START Dataset content

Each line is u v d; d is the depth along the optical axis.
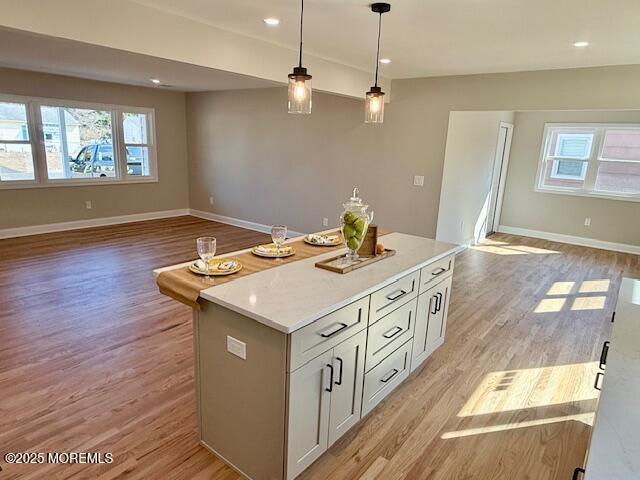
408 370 2.74
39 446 2.10
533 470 2.07
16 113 5.84
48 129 6.18
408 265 2.46
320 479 1.97
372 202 5.76
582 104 4.21
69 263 4.96
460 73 4.78
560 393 2.73
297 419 1.79
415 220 5.43
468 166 5.92
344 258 2.48
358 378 2.17
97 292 4.09
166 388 2.61
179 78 5.52
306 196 6.45
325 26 3.19
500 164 7.41
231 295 1.88
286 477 1.82
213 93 7.28
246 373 1.84
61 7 2.53
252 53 3.68
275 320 1.64
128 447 2.12
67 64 4.68
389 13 2.79
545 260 5.97
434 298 2.88
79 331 3.29
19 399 2.45
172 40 3.10
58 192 6.40
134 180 7.29
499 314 3.99
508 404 2.60
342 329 1.94
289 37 3.60
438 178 5.16
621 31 2.97
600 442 0.95
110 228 6.84
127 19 2.83
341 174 6.00
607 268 5.62
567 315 4.00
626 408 1.09
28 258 5.10
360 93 4.91
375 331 2.22
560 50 3.56
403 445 2.21
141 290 4.18
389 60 4.26
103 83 6.56
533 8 2.58
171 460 2.05
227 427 1.99
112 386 2.61
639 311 1.78
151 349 3.06
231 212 7.52
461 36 3.26
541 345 3.39
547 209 7.35
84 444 2.13
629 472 0.86
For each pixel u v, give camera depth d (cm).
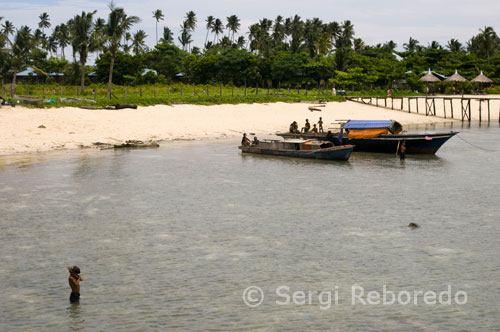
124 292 1572
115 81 10756
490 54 14950
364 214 2473
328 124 6944
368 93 10419
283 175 3538
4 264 1794
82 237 2103
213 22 19075
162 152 4484
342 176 3519
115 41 7462
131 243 2031
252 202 2716
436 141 4425
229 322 1389
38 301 1509
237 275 1706
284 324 1380
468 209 2573
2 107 5588
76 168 3609
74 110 5972
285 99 8494
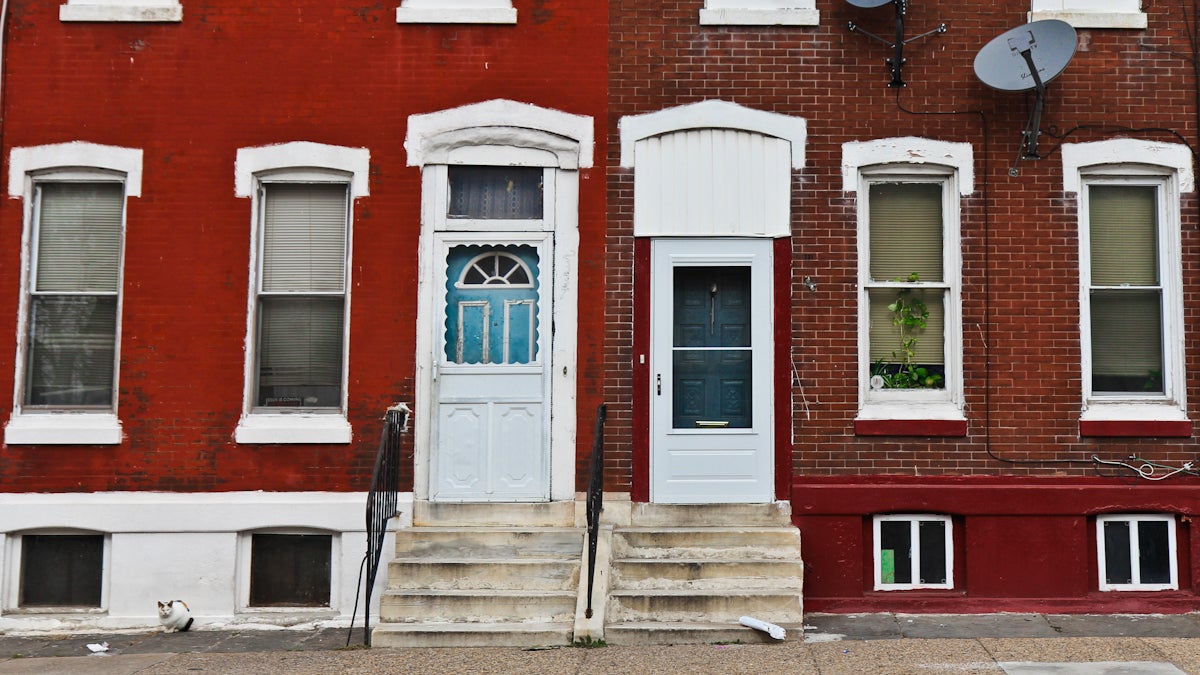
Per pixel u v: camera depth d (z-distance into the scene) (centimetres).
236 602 830
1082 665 671
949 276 860
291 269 869
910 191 877
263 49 866
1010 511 830
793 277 851
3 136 858
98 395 862
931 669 666
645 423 845
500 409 850
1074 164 854
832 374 845
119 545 828
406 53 866
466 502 838
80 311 866
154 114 860
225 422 841
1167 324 855
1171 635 755
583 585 756
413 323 850
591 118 862
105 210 872
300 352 866
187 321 849
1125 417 838
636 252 855
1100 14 863
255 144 859
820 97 863
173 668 699
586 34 870
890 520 844
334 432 838
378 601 818
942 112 860
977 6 870
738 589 771
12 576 834
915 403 852
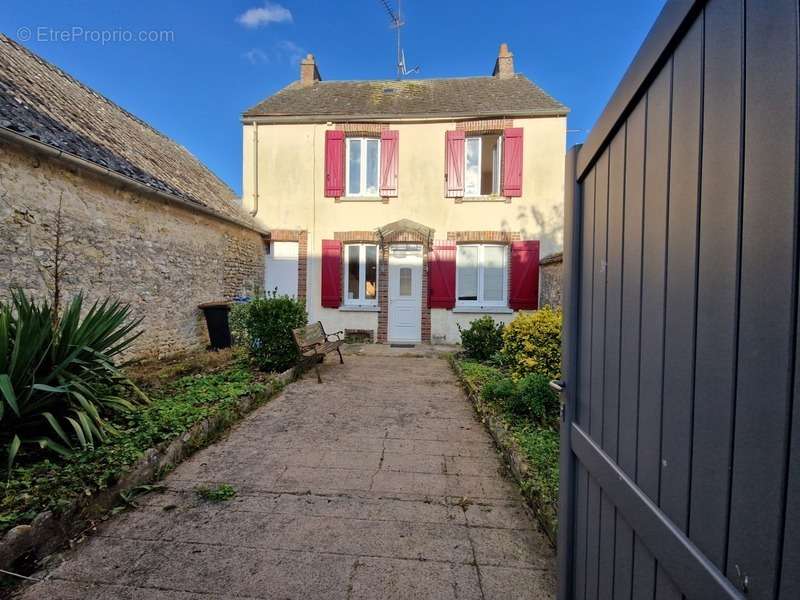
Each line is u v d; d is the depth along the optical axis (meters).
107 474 2.48
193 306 7.02
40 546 2.02
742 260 0.74
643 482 1.08
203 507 2.49
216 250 7.67
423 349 8.27
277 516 2.40
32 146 4.20
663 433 0.99
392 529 2.29
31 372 2.94
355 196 9.18
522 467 2.74
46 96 5.60
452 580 1.90
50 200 4.53
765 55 0.69
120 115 7.95
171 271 6.48
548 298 8.30
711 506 0.80
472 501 2.59
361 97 9.90
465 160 9.05
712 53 0.82
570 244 1.70
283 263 9.33
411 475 2.94
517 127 8.83
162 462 2.92
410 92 10.05
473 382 5.11
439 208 9.05
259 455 3.25
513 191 8.80
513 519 2.39
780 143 0.66
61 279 4.66
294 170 9.20
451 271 8.91
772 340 0.67
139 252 5.82
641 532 1.07
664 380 0.99
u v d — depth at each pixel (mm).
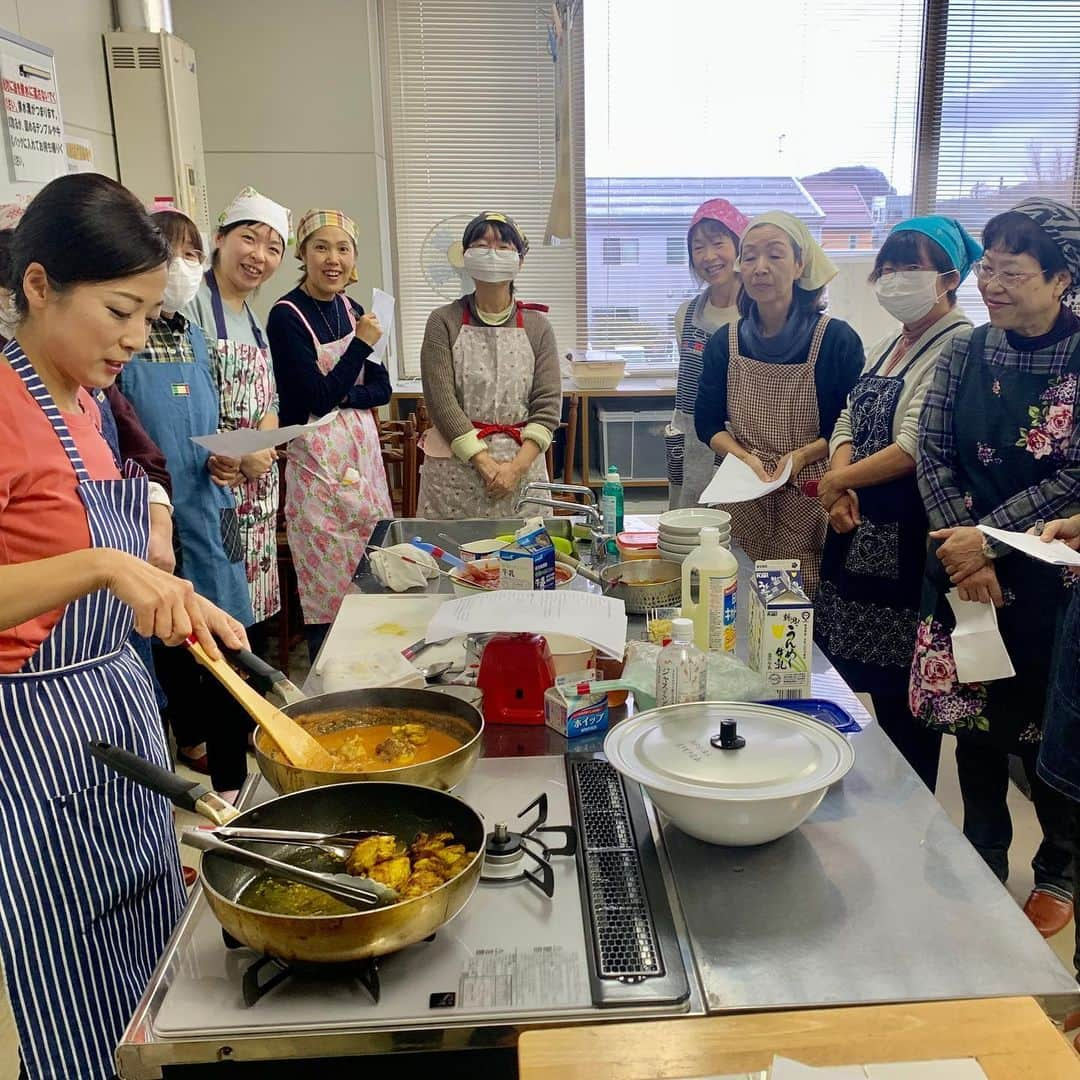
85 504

END Dataset content

Pictures aside, return exactly the lines from the data above, starting at the line that has "328 124 6944" and ending at the line that has "591 118 862", both included.

328 124 6944
368 93 10419
283 175 3538
4 264 1794
82 237 2103
213 22 19075
162 152 4484
342 176 3519
115 41 7462
131 243 2031
252 202 2716
436 141 4425
229 322 1389
38 301 1509
237 275 1706
284 324 1380
468 209 2573
2 107 5588
76 168 3609
74 110 5972
285 99 8494
Per pixel u v: camera depth d (z-distance into the scene) (centimetres).
236 602 830
1082 665 671
949 276 860
291 269 869
910 191 877
263 49 866
1010 511 830
793 277 851
3 136 858
98 395 862
931 669 666
645 423 845
500 409 850
1074 164 854
832 374 845
119 545 828
406 53 866
466 502 838
80 311 866
154 114 860
225 422 841
1167 324 855
1171 635 755
583 585 756
413 323 850
591 118 862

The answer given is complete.